The International Monetary Fund’s chief economist has advised the U.K. government to avoid further tax cuts amid expectations Prime Minister Rishi Sunak’s battered administration will do just that to win over voters in an election year
LONDON — The International Monetary Fund’s chief economist has advised the U.K. government to avoid further tax cuts amid expectations Prime Minister Rishi Sunak’s battered administration will do just that to win over voters in an election year.
Instead of reducing taxes, the government should ensure it is prepared to meet increasing demands for spending on the National Health Service, social care and education as Britain faces sluggish economic growth and the lingering effects of high inflation, Pierre-Olivier Gourinchas told reporters after the IMF released its latest outlook for the world economy.
U.K. Treasury chief Jeremy Hunt is widely expected to cut taxes in the coming months as part of an effort to boost support for his Conservative Party, which trails badly in most opinion polls. The next general election must be held by Jan. 28, 2025, and is expected to take place this year.

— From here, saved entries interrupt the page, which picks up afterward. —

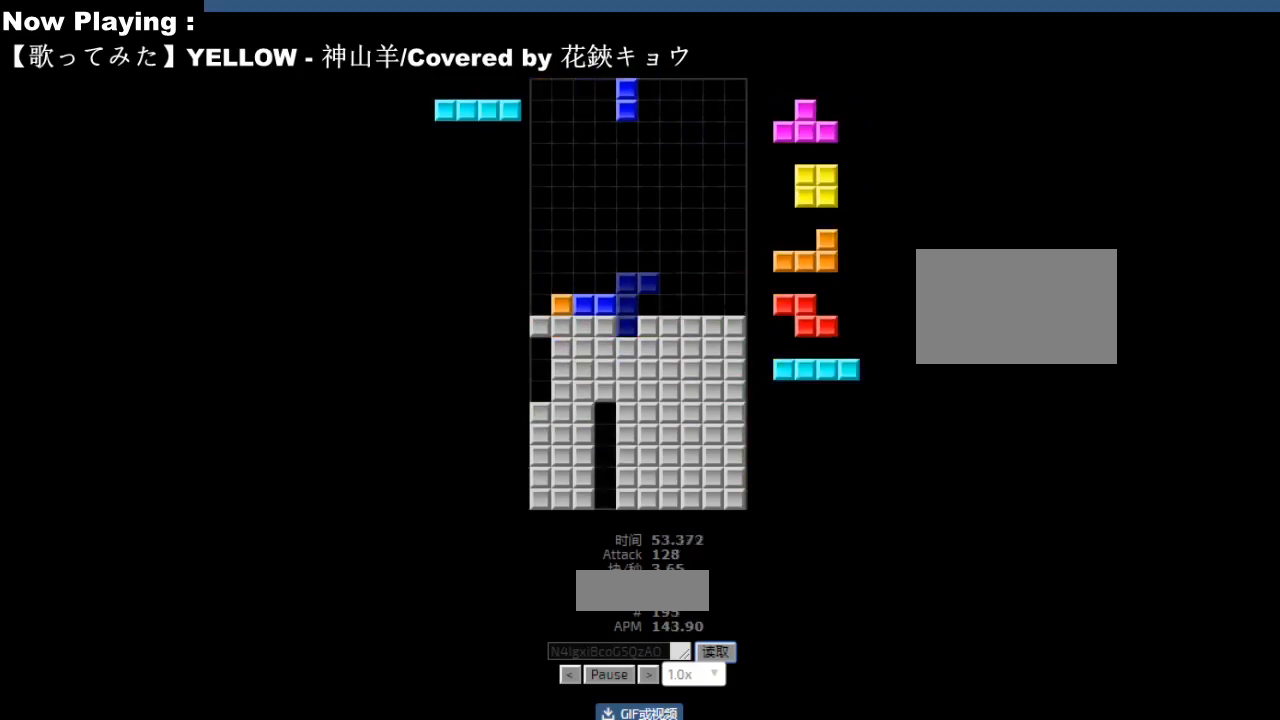
{"keys": ["left"], "events": [[17, "hd", "down"], [50, "hd", "up"], [67, "left", "down"], [83, "hl", "down"], [100, "ccw", "down"], [100, "left", "up"], [117, "hl", "up"], [133, "ccw", "up"], [250, "hd", "down"], [283, "hd", "up"], [283, "hl", "down"], [317, "hl", "up"], [333, "right", "down"], [350, "sd", "down"], [367, "right", "up"], [383, "sd", "up"], [467, "left", "down"]]}
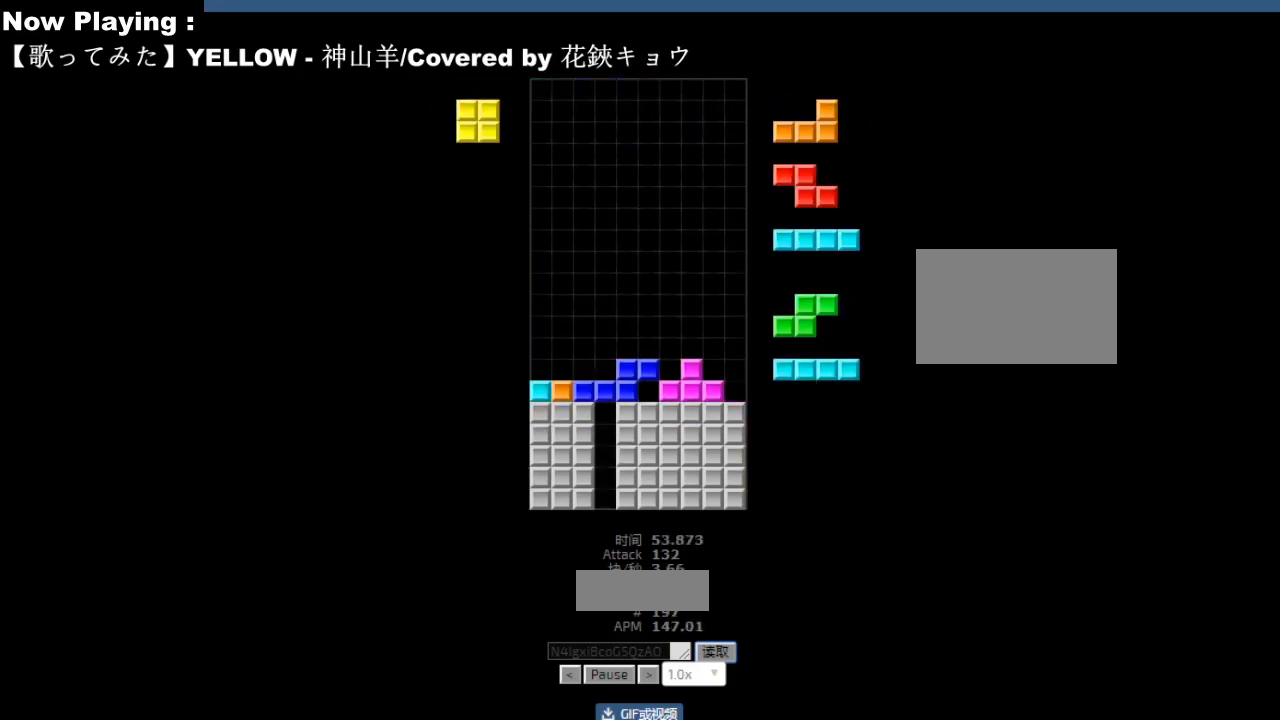
{"keys": ["cw"], "events": [[50, "left", "up"], [67, "left", "down"], [117, "sd", "down"], [133, "hd", "down"], [133, "left", "up"], [150, "sd", "up"], [167, "hd", "up"], [183, "hl", "down"], [200, "right", "down"], [217, "hl", "up"], [283, "right", "up"], [300, "right", "down"], [317, "hd", "down"], [317, "right", "up"], [333, "hl", "down"], [350, "hd", "up"], [367, "hl", "up"], [417, "cw", "down"], [450, "cw", "up"], [500, "cw", "down"]]}
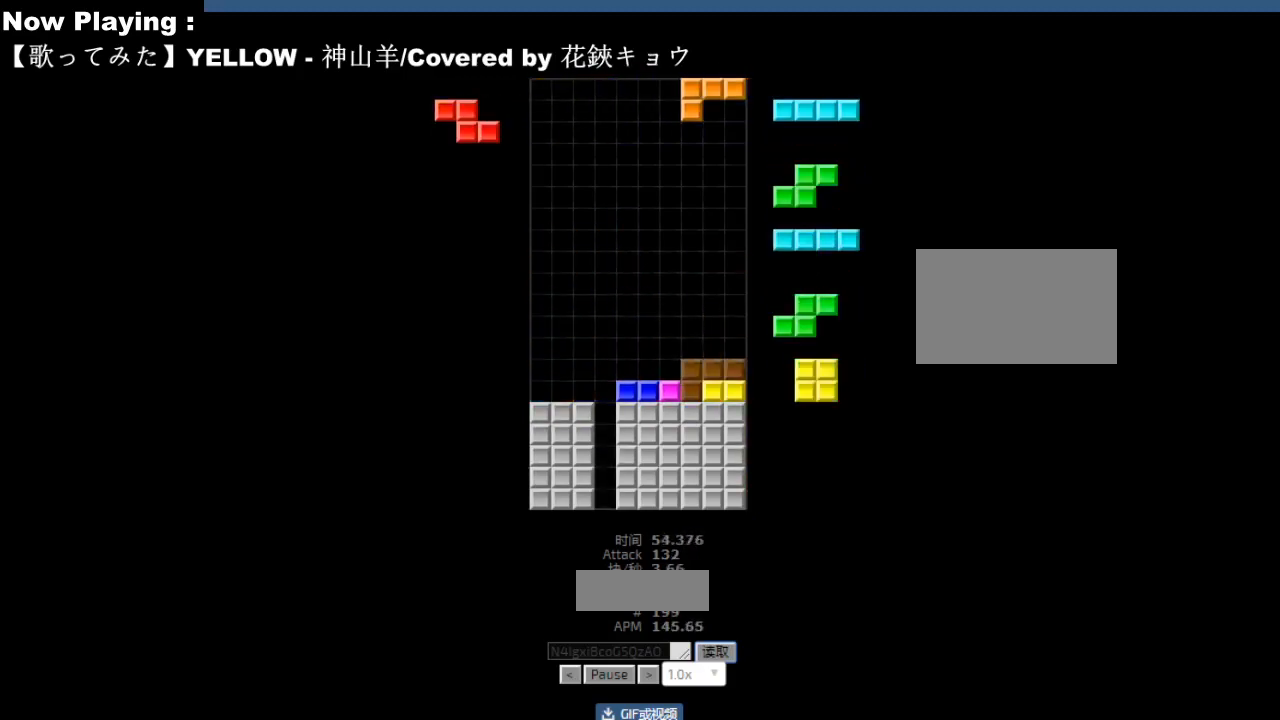
{"keys": [], "events": [[33, "cw", "up"], [67, "hd", "down"], [100, "ccw", "down"], [100, "hd", "up"], [133, "ccw", "up"], [150, "left", "down"], [183, "left", "up"], [233, "hd", "down"], [267, "hd", "up"], [267, "hl", "down"], [300, "hl", "up"], [333, "right", "down"], [367, "right", "up"], [417, "hd", "down"], [433, "hl", "down"], [450, "hd", "up"], [467, "hl", "up"]]}
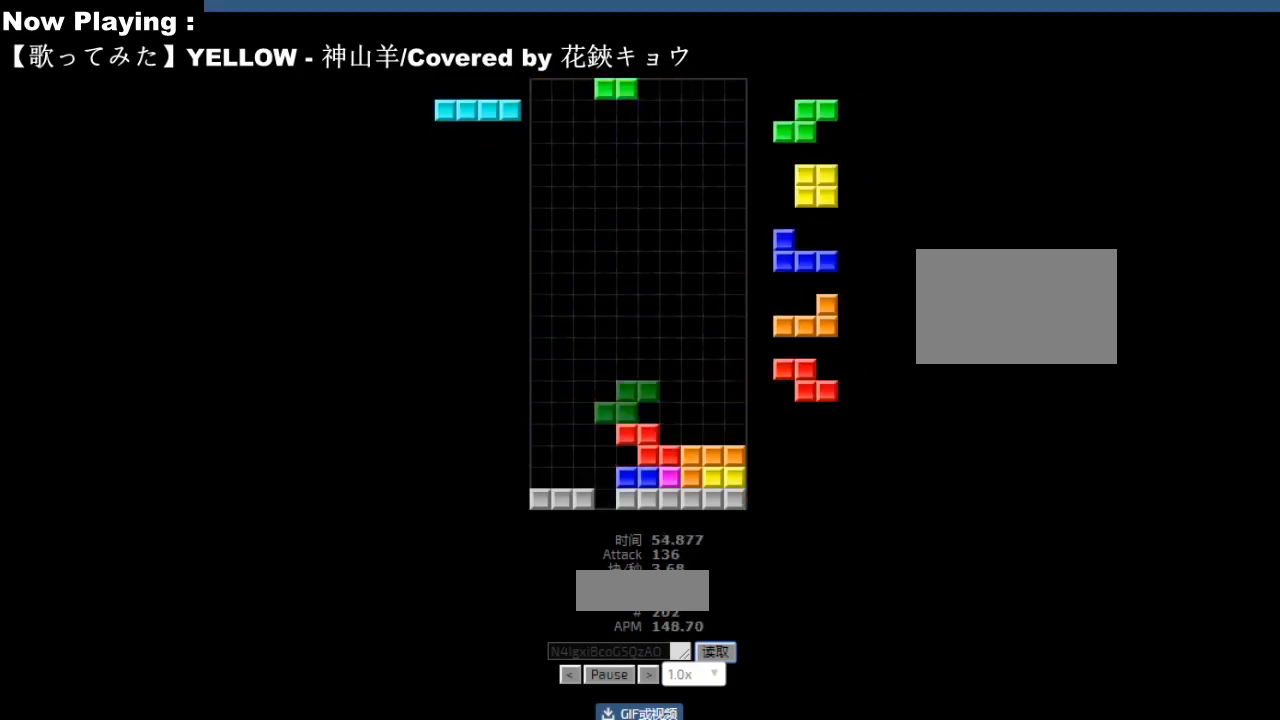
{"keys": [], "events": [[17, "cw", "down"], [17, "right", "down"], [50, "cw", "up"], [50, "right", "up"], [133, "hd", "down"], [167, "hd", "up"], [183, "hl", "down"], [217, "hl", "up"], [217, "right", "down"], [233, "cw", "down"], [250, "right", "up"], [267, "cw", "up"], [283, "right", "down"], [300, "right", "up"], [317, "right", "down"], [367, "hd", "down"], [367, "right", "up"], [400, "hd", "up"], [450, "left", "down"], [483, "left", "up"]]}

But Gourinchas said cutting taxes would be a mistake. Britain needs to make sure its finances are strong enough to accommodate increased spending demands without increasing debt as a proportion of economic output, he said.
“In that context, we would advise against further discretionary tax cuts as envisioned and discussed now,” Gourinchas said.
His comments came after the IMF downgraded its outlook for the U.K. economy, forecasting growth of 0.6% this year and 1.6% in 2025. In October, the IMF forecast that the U.K.’s gross domestic product would grow 2% in 2025.
Hunt is focusing on longer-term projections, noting that the IMF expects growth to strengthen over the next few years.
“It is too early to know whether further reductions in tax will be affordable in the budget, but we continue to believe that smart tax reductions can make a big difference in boosting growth,” he said.
Concerns about responsible fiscal policies are especially sensitive for Sunak and Hunt as they came to power after their predecessors were widely criticized for announcing millions of pounds in tax cuts without saying how they would be paid for.
Former Prime Minister Liz Truss was forced to resign after less than two months in office when concern about her policies sent the pound tumbling to an all-time low against the U.S. dollar and forced the Bank of England to intervene in bond markets to protect pension funds.